Oct 9, 2019 – MSDG Monthly Meeting

One fifth of human cancers contain mutations activating the Ras GTPases, but no targeted therapies are yet available. Many effectors of the Ras pathway and potential targets remain underexplored and we have limited understanding of numerous paralogs of Ras effectors and other redundancies that contribute to Ras tumor growth. Here, we produce a multiomic map of the Ras function in lung adenocarcinoma. We use affinity purification mass spectrometry (AP/MS) to generate a protein-protein interaction (PPI) network. From this network, we constructed a sgRNA library covering 120 Ras pathway genes and screened for genetic interactions (GIs) by CRISPR dual knockout. We find new effectors of Ras-driven cellular function, and over 250 synthetic lethal GIs, presenting new candidate single and combination therapeutic targets. We identify important synergies between Ras and Rap signaling and between their downstream effector pathways. Our recent studies have used selective covalent inhibitors of a KRAS-G12C allele from the Shokat lab to address global signaling changes by shotgun proteomics, using the Bruker timsTOF. I will present the latest technical details for our data and also outline our informatics pipeline, which provides critical validation of our MS findings. These discoveries illustrate the power of multiomic interaction-mapping approach and may be applied to analyze a range of human diseases or other biological systems.

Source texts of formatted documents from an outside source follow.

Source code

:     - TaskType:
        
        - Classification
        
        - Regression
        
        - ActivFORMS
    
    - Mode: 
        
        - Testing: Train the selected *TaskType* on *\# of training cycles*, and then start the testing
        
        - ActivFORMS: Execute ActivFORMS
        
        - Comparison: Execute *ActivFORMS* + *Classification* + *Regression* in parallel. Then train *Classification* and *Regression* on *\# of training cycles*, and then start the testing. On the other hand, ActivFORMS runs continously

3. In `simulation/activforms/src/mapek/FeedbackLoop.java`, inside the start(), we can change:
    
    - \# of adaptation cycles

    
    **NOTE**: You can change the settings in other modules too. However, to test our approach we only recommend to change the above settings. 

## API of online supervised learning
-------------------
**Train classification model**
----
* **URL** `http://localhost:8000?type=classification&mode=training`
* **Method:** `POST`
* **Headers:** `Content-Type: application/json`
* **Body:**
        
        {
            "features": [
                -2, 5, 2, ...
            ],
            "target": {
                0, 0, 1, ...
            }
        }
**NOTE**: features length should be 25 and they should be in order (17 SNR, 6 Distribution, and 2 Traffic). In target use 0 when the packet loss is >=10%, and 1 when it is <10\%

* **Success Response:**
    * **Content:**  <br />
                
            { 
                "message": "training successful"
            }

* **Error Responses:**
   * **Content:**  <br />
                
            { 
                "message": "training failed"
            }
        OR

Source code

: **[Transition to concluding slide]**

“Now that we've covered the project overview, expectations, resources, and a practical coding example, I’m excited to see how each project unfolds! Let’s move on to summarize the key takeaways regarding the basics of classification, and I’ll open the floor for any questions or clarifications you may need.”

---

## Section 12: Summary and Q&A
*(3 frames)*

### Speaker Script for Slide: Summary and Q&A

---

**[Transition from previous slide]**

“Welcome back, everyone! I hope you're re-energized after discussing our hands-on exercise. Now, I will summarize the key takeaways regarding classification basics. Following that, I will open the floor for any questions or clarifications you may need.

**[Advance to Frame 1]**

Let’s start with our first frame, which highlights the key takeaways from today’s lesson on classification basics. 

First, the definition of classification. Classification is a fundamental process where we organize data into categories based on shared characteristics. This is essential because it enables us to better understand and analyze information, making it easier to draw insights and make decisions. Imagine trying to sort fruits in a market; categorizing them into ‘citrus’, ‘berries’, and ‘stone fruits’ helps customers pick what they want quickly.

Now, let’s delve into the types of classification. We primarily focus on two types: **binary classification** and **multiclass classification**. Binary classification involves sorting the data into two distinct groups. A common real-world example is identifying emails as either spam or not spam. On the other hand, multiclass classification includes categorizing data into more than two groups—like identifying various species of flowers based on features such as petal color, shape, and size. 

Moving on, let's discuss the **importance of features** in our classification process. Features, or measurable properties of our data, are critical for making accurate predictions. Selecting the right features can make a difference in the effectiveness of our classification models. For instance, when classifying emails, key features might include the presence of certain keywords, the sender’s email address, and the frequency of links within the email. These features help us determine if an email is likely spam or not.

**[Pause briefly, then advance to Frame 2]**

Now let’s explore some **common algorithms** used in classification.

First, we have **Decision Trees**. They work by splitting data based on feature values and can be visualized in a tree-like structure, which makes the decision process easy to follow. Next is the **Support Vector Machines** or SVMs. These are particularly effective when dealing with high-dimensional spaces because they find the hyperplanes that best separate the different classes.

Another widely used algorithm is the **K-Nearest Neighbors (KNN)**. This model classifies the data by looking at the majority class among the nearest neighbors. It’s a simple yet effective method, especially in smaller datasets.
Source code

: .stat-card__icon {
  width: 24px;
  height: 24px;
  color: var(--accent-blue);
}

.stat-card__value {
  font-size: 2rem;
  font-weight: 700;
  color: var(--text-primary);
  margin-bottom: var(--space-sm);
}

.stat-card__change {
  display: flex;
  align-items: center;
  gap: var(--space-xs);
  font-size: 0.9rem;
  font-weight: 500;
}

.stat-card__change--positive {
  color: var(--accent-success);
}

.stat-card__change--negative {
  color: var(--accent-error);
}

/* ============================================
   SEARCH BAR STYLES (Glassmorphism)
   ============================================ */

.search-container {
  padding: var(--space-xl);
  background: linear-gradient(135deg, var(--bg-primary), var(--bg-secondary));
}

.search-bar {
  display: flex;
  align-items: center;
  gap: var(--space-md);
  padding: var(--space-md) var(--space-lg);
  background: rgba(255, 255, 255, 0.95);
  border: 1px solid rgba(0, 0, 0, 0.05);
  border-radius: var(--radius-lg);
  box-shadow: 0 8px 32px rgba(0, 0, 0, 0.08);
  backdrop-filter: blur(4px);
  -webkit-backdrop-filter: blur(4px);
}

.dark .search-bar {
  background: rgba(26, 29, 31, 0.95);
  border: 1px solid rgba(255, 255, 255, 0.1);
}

Confidence in mass spectrometry measurements is key for advancing drug discovery projects. Bruker provides a comprehensive line of ESI and MALDI TOF instruments as well industry leading ultrahigh resolution MRMS systems and the evolutionary timsTOF Pro. The timsTOF Pro with PASEF relies on a unique dual Trapped Ion Mobility Spectrometry (TIMS) front end to provide nearly 100% duty cycle with no loss of ions. When combined with the Parallel Accumulation Serial Fragmentation (PASEF) method, the timsTOF Pro with PASEF enables sequencing speeds in excess of 100 Hz, and significant improvements in sensitivity. Powered by TIMS, the instrument provides separation for simple isomers and conformers and stands as an integrated part of 4D omics workflows because of the accurate and reproducible collisional cross-sections (CCS) values for all peptides. Recently, the TIMS technology has been applied to host cell protein (HCP) analysis of mAbs with record speed and depth. Newly announced diaPASEF enables more ways to accurately quantify proteins. The presentation will show how the technology can benefit HCP analysis and OMICS to step up the research to the next level.